Dovercourt Road: Residents still unhappy with 140 homes plan despite council’s £30k spend on consultants

180 objections were lodged despite a £30k extended consultation

Hundreds of residents remain ‘disgusted’ with plans for more than 100 new homes in Lockleaze - as it emerged the city council spent an extra £30,000 on work to solve their concerns.

Housing is currently the main priority for the Bristol, as outlined in its 2022/23 budget, and last year it earmarked an underused compound behind Dovercourt Road for the creation of 140 multi-storey houses and apartments.

But people living around the site have rallied together against the proposals from the off, their main qualm being the tiny proposed access route which they say will be unable to cope with a surge in hundreds of new residents and traffic.

The lane off Dovercourt Road which according to plans will serve as the main access route in and out of a development of 140 homes.

In an attempt to come up with a solution that everyone would be happy with, Bristol City Council spent £29,863 in an ‘extended period of consultation’ with the community, the crux of which was spent investigating an alternative access route via Petherbridge Way that residents were in favour of.

But this was seemingly to no avail after the idea was found to be ‘unfeasible’ and a whopping 180 objections were still lodged against the outline proposals before they are put to the planning committee.

Rich Dinham, a member of the resident group who oppose the plans, said: “I know that consultation work is ridiculously expensive but it’s difficult to see where all that money has gone.

“The alternative access route would have solved most of the problems we have with the development and we still believe it to be the better option.

“The current access route simply isn’t big enough and will cause more safety issues on Dovercourt Road which already has a high accident rate.

“The apartment blocks will tower over the semi-detached houses that are already packed in across the road, and there isn’t enough GP or schools provision to even meet the needs of the people that are already here.

“We’re always keen to stress that we are aware the city needs more housing, and we’re not opposed to it if it’s done right.

“Overall, minimal amendments have been made to the plans and trust is at an all time low. We don’t feel we are being listened to at all but as our campaign demonstrates we’re not just going to sit here and let it be pushed through.”

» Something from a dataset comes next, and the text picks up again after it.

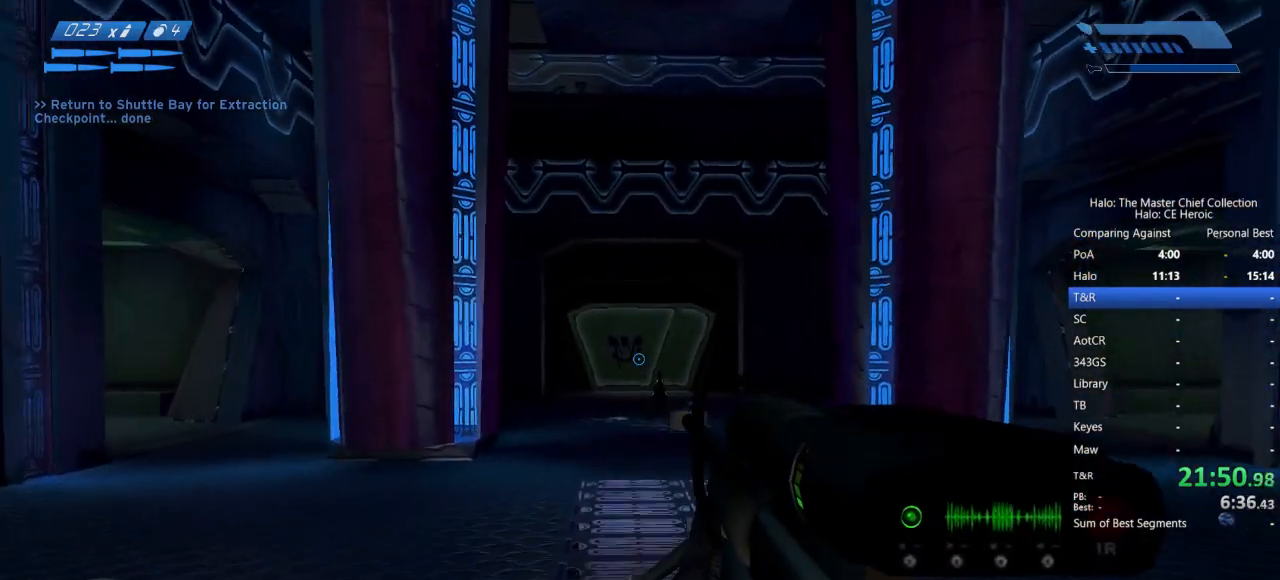
{"keys": ["w"], "mouse": [], "events": []}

Residents met with BristolWorld at the site earlier this year.

A Bristol City Council spokesperson said the Dovercourt Depot sported huge potential in easing the housing crisis the city is facing, and that 50 per cent of the homes at the site would be afforable.

Regarding to the £30,000 that was spent on extra consultation work, it said: “Additional funding was approved to help support the development of an outline planning application for the site. This funding was used to facilitate an extended period of consultation with the local community, as well as to explore in detail additional design options requested by residents.

An artist’s impression of what the new housing estate could look like.

“This included investigating an alternative access via Petherbridge Way, in response to residents’ earlier feedback. This option was investigated in detail but was found to be unfeasible due to the constraints of the site, including on ecological, planning, transport and cost grounds.”

The authority added: “Bristol has a housing crisis, and we need to deliver new homes. Underused brownfield sites like this are ideal locations for new homes.

“While we welcome challenge – and have spent time and money exploring other options at the request of local people, we need people to come forward with workable solutions and to tell us where they think we should build, rather than simply where we shouldn’t, if we are to meet the challenges of the housing, climate and ecological emergencies.”

The outline application is currently going through the planning process and awaiting a committee date.

Following determination of the outline planning application a reserved matters application will be submitted and the site will be handed Goram Homes, which Bristol City Council owns and will develop the site with its partner Keepmoat Homes.